[Selected excerpt]:
'''
When I was a teenager in Toledo Ohio, my friends and I would always go to Frischs’ Big Boy after or before events. Sometimes going to Big Boy was the event itself. We would usually order cokes and french fries and hang out for hours, moving from table to table. Occasionally, if I was feeling daring, I would order a slice of their awesome strawberry pie that was made with whole strawberries. Outside the Big Boy was a large statue of Big Boy himself flaunting his double burger (Big Boy’s supposedly created the very first double burger ever!) with a big smile on his face and his pompadour intact in any kind of weather. Often we would take pictures of ourselves in front of Big Boy. Even when the family would go there, we stood around Big Boy for photos. He adorned most of the Big Boy restaurants across the country.
This last weekend, JB and I stayed at a Red Roof Inn in Ann Arbor. We were here for a celebration of my mother and her twin’s 88th birthday. And connected to the Red Roof Inn in a slightly updated and contemporized glory was Big Boy himself, proudly displaying the self-same double burger, pompadour still intact after these many, many years (and no sign of gray), not even a wrinkle. It made me laugh and recollections of old friends and boyfriends flooded my memory— including one of KK who, as we drove past a time/temperature sign on a bank, said he was so hot he could make the temperature go up. He blew out of the car window and lo and behold, the temperature changed from 81 degrees to 82. He was even more surprised than I was. I thought for sure this was true love. We were on our way to Big Boy’s, where we promptly shared the story with multiple tables of my peers.
'''
[Record set]:
'''
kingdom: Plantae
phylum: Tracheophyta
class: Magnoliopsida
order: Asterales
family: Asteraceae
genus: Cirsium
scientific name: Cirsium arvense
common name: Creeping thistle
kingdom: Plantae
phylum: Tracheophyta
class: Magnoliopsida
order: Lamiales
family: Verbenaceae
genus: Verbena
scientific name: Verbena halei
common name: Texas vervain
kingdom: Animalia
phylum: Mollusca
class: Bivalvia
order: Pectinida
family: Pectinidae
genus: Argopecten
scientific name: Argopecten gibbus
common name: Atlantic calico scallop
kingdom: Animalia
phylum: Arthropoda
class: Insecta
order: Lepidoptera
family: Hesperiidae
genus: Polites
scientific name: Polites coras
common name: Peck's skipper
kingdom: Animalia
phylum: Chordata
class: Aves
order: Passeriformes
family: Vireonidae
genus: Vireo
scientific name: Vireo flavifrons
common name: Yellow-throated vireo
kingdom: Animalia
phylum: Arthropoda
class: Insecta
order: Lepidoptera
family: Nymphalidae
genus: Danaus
'''
[Exercise objective]:
Answer these from the Big Boy recollection above:
(a) What did the writer and friends usually order at Big Boy as teenagers?
(b) In which city was the Red Roof Inn where the writer and JB stayed last weekend?
(c) What reading did the bank's time/temperature sign change from, and to what?

[Result]:
(a) Cokes and french fries.
(b) Ann Arbor.
(c) From 81 degrees to 82.